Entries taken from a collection
☆ ☆ ☆ ☆ ☆
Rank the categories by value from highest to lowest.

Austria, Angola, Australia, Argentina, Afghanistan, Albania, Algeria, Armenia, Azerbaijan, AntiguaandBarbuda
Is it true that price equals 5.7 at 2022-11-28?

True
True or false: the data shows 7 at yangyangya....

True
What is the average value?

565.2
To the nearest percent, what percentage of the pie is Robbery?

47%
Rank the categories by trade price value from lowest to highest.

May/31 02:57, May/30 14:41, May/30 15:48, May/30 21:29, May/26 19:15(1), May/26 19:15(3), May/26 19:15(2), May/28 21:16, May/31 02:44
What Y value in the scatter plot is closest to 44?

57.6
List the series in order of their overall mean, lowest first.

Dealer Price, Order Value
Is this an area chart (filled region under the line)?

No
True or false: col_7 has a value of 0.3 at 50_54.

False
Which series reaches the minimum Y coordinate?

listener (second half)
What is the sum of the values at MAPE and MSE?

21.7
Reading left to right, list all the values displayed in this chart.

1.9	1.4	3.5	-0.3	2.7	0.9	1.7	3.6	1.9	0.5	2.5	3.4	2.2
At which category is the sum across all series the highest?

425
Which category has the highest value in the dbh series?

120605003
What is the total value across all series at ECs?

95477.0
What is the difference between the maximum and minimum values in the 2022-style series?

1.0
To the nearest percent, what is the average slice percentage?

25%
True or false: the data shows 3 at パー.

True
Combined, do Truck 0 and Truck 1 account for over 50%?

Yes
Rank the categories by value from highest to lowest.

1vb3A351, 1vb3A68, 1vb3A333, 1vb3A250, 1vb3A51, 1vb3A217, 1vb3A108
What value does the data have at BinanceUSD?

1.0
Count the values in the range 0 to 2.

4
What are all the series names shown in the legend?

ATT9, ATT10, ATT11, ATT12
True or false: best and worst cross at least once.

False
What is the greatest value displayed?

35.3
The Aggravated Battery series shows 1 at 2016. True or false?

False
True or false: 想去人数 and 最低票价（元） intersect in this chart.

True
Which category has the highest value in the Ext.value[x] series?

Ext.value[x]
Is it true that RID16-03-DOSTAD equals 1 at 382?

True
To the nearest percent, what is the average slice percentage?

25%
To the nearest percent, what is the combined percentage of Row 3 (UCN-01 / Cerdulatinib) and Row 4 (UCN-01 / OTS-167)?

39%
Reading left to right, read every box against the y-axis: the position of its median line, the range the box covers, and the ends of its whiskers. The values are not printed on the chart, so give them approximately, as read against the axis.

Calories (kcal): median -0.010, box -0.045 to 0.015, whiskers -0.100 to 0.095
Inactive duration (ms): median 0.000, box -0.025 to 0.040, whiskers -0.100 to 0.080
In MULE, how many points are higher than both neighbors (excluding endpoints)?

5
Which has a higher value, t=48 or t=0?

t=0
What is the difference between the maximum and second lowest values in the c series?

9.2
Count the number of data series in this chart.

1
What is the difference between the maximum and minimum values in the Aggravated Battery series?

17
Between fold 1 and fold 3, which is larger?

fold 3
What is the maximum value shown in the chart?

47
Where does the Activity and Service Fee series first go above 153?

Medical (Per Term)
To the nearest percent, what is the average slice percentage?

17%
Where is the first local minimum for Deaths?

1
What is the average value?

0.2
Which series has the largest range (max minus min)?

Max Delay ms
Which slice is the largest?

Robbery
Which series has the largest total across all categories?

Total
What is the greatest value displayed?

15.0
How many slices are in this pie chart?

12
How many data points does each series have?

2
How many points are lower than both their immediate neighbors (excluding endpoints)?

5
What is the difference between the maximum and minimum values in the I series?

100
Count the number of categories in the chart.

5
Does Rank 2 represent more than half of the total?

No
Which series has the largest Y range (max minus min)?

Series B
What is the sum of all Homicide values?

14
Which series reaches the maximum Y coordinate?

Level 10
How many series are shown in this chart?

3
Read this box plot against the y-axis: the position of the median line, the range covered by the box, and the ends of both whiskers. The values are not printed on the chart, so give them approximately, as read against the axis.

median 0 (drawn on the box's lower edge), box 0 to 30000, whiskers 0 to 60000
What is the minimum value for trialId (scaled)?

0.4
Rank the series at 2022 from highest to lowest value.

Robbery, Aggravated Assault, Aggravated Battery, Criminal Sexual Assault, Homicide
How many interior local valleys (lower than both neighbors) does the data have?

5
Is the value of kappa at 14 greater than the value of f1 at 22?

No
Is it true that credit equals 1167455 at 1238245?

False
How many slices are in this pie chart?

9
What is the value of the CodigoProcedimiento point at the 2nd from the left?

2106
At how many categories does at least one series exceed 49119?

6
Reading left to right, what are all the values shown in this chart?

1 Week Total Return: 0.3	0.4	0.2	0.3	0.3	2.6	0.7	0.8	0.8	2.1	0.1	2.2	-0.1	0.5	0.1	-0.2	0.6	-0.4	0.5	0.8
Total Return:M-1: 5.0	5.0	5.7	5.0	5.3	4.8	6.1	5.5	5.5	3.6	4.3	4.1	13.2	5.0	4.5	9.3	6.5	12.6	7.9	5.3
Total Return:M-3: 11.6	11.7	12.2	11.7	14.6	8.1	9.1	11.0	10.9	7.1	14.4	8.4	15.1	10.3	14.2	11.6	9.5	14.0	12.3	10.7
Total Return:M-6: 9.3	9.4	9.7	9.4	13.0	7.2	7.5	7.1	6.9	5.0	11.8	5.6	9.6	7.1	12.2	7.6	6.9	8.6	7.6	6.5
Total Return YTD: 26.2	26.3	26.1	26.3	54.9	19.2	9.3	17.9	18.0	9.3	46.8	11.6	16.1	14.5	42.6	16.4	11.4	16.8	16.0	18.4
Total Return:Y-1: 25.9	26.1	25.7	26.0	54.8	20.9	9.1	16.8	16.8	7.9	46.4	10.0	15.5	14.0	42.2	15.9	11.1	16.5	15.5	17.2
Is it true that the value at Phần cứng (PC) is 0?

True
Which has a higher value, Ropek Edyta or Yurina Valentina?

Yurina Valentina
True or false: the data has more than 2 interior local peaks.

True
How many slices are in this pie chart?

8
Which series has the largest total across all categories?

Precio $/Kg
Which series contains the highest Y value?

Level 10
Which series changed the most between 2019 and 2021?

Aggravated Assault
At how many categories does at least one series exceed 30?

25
☆ ☆ ☆ ☆ ☆
▶ [Exercise aim]
Copy out all of the material above line for line, with no changes at all.

▶ [The completed task]
Rank the categories by value from highest to lowest.

Austria, Angola, Australia, Argentina, Afghanistan, Albania, Algeria, Armenia, Azerbaijan, AntiguaandBarbuda
Is it true that price equals 5.7 at 2022-11-28?

True
True or false: the data shows 7 at yangyangya....

True
What is the average value?

565.2
To the nearest percent, what percentage of the pie is Robbery?

47%
Rank the categories by trade price value from lowest to highest.

May/31 02:57, May/30 14:41, May/30 15:48, May/30 21:29, May/26 19:15(1), May/26 19:15(3), May/26 19:15(2), May/28 21:16, May/31 02:44
What Y value in the scatter plot is closest to 44?

57.6
List the series in order of their overall mean, lowest first.

Dealer Price, Order Value
Is this an area chart (filled region under the line)?

No
True or false: col_7 has a value of 0.3 at 50_54.

False
Which series reaches the minimum Y coordinate?

listener (second half)
What is the sum of the values at MAPE and MSE?

21.7
Reading left to right, list all the values displayed in this chart.

1.9	1.4	3.5	-0.3	2.7	0.9	1.7	3.6	1.9	0.5	2.5	3.4	2.2
At which category is the sum across all series the highest?

425
Which category has the highest value in the dbh series?

120605003
What is the total value across all series at ECs?

95477.0
What is the difference between the maximum and minimum values in the 2022-style series?

1.0
To the nearest percent, what is the average slice percentage?

25%
True or false: the data shows 3 at パー.

True
Combined, do Truck 0 and Truck 1 account for over 50%?

Yes
Rank the categories by value from highest to lowest.

1vb3A351, 1vb3A68, 1vb3A333, 1vb3A250, 1vb3A51, 1vb3A217, 1vb3A108
What value does the data have at BinanceUSD?

1.0
Count the values in the range 0 to 2.

4
What are all the series names shown in the legend?

ATT9, ATT10, ATT11, ATT12
True or false: best and worst cross at least once.

False
What is the greatest value displayed?

35.3
The Aggravated Battery series shows 1 at 2016. True or false?

False
True or false: 想去人数 and 最低票价（元） intersect in this chart.

True
Which category has the highest value in the Ext.value[x] series?

Ext.value[x]
Is it true that RID16-03-DOSTAD equals 1 at 382?

True
To the nearest percent, what is the average slice percentage?

25%
To the nearest percent, what is the combined percentage of Row 3 (UCN-01 / Cerdulatinib) and Row 4 (UCN-01 / OTS-167)?

39%
Reading left to right, read every box against the y-axis: the position of its median line, the range the box covers, and the ends of its whiskers. The values are not printed on the chart, so give them approximately, as read against the axis.

Calories (kcal): median -0.010, box -0.045 to 0.015, whiskers -0.100 to 0.095
Inactive duration (ms): median 0.000, box -0.025 to 0.040, whiskers -0.100 to 0.080
In MULE, how many points are higher than both neighbors (excluding endpoints)?

5
Which has a higher value, t=48 or t=0?

t=0
What is the difference between the maximum and second lowest values in the c series?

9.2
Count the number of data series in this chart.

1
What is the difference between the maximum and minimum values in the Aggravated Battery series?

17
Between fold 1 and fold 3, which is larger?

fold 3
What is the maximum value shown in the chart?

47
Where does the Activity and Service Fee series first go above 153?

Medical (Per Term)
To the nearest percent, what is the average slice percentage?

17%
Where is the first local minimum for Deaths?

1
What is the average value?

0.2
Which series has the largest range (max minus min)?

Max Delay ms
Which slice is the largest?

Robbery
Which series has the largest total across all categories?

Total
What is the greatest value displayed?

15.0
How many slices are in this pie chart?

12
How many data points does each series have?

2
How many points are lower than both their immediate neighbors (excluding endpoints)?

5
What is the difference between the maximum and minimum values in the I series?

100
Count the number of categories in the chart.

5
Does Rank 2 represent more than half of the total?

No
Which series has the largest Y range (max minus min)?

Series B
What is the sum of all Homicide values?

14
Which series reaches the maximum Y coordinate?

Level 10
How many series are shown in this chart?

3
Read this box plot against the y-axis: the position of the median line, the range covered by the box, and the ends of both whiskers. The values are not printed on the chart, so give them approximately, as read against the axis.

median 0 (drawn on the box's lower edge), box 0 to 30000, whiskers 0 to 60000
What is the minimum value for trialId (scaled)?

0.4
Rank the series at 2022 from highest to lowest value.

Robbery, Aggravated Assault, Aggravated Battery, Criminal Sexual Assault, Homicide
How many interior local valleys (lower than both neighbors) does the data have?

5
Is the value of kappa at 14 greater than the value of f1 at 22?

No
Is it true that credit equals 1167455 at 1238245?

False
How many slices are in this pie chart?

9
What is the value of the CodigoProcedimiento point at the 2nd from the left?

2106
At how many categories does at least one series exceed 49119?

6
Reading left to right, what are all the values shown in this chart?

1 Week Total Return: 0.3	0.4	0.2	0.3	0.3	2.6	0.7	0.8	0.8	2.1	0.1	2.2	-0.1	0.5	0.1	-0.2	0.6	-0.4	0.5	0.8
Total Return:M-1: 5.0	5.0	5.7	5.0	5.3	4.8	6.1	5.5	5.5	3.6	4.3	4.1	13.2	5.0	4.5	9.3	6.5	12.6	7.9	5.3
Total Return:M-3: 11.6	11.7	12.2	11.7	14.6	8.1	9.1	11.0	10.9	7.1	14.4	8.4	15.1	10.3	14.2	11.6	9.5	14.0	12.3	10.7
Total Return:M-6: 9.3	9.4	9.7	9.4	13.0	7.2	7.5	7.1	6.9	5.0	11.8	5.6	9.6	7.1	12.2	7.6	6.9	8.6	7.6	6.5
Total Return YTD: 26.2	26.3	26.1	26.3	54.9	19.2	9.3	17.9	18.0	9.3	46.8	11.6	16.1	14.5	42.6	16.4	11.4	16.8	16.0	18.4
Total Return:Y-1: 25.9	26.1	25.7	26.0	54.8	20.9	9.1	16.8	16.8	7.9	46.4	10.0	15.5	14.0	42.2	15.9	11.1	16.5	15.5	17.2
Is it true that the value at Phần cứng (PC) is 0?

True
Which has a higher value, Ropek Edyta or Yurina Valentina?

Yurina Valentina
True or false: the data has more than 2 interior local peaks.

True
How many slices are in this pie chart?

8
Which series has the largest total across all categories?

Precio $/Kg
Which series contains the highest Y value?

Level 10
Which series changed the most between 2019 and 2021?

Aggravated Assault
At how many categories does at least one series exceed 30?

25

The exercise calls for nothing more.